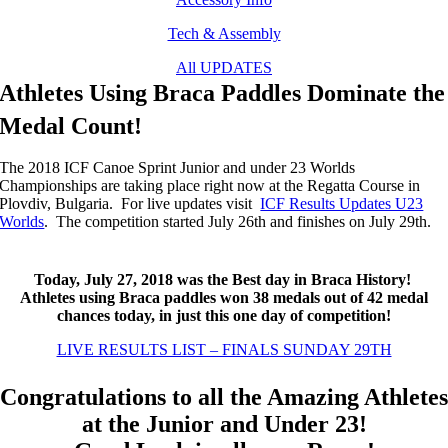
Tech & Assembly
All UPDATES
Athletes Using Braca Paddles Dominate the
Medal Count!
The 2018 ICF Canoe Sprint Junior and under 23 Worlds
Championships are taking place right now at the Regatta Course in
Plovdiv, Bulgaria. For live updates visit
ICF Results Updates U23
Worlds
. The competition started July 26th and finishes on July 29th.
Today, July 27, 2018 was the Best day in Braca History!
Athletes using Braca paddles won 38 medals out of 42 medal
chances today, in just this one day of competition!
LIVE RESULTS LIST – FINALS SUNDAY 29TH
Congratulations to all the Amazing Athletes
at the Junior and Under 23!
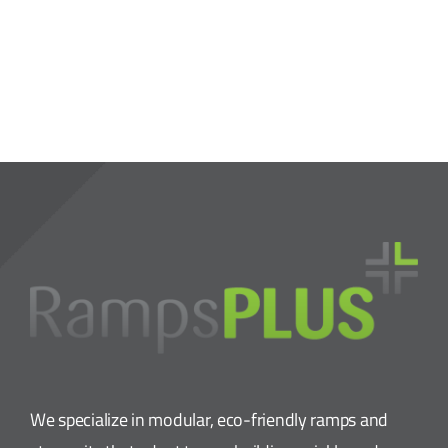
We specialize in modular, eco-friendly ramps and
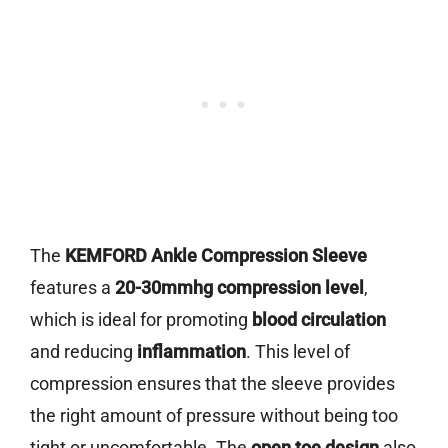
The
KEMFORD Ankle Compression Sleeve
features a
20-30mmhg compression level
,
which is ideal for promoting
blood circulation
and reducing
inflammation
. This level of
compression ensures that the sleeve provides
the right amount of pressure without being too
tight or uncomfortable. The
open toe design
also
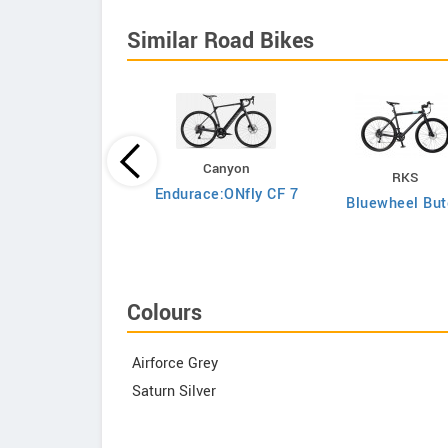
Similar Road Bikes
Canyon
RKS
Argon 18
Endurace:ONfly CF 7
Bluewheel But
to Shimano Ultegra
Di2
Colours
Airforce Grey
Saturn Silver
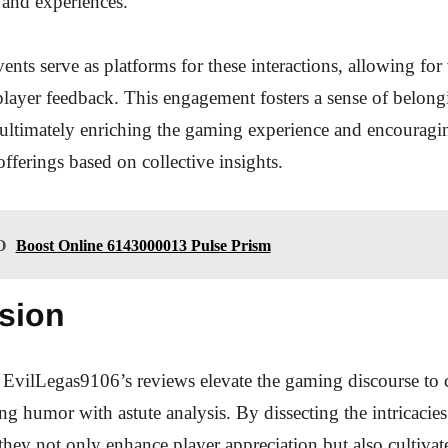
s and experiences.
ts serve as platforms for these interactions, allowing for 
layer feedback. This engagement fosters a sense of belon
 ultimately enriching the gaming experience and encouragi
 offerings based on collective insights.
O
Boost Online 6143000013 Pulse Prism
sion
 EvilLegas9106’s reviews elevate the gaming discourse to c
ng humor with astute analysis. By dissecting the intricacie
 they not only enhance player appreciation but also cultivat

==============================

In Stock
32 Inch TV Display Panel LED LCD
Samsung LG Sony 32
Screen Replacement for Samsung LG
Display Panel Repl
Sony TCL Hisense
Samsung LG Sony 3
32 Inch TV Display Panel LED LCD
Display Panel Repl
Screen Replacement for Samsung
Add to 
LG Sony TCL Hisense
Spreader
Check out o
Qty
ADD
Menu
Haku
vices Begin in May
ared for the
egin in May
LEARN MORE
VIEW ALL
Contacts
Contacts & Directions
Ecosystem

==============================

What you are asked to do » Which lines in the data above contain "right"? Show each one.

Solution to the exercise »
Championships are taking place right now at the Regatta Course in
the right amount of pressure without being too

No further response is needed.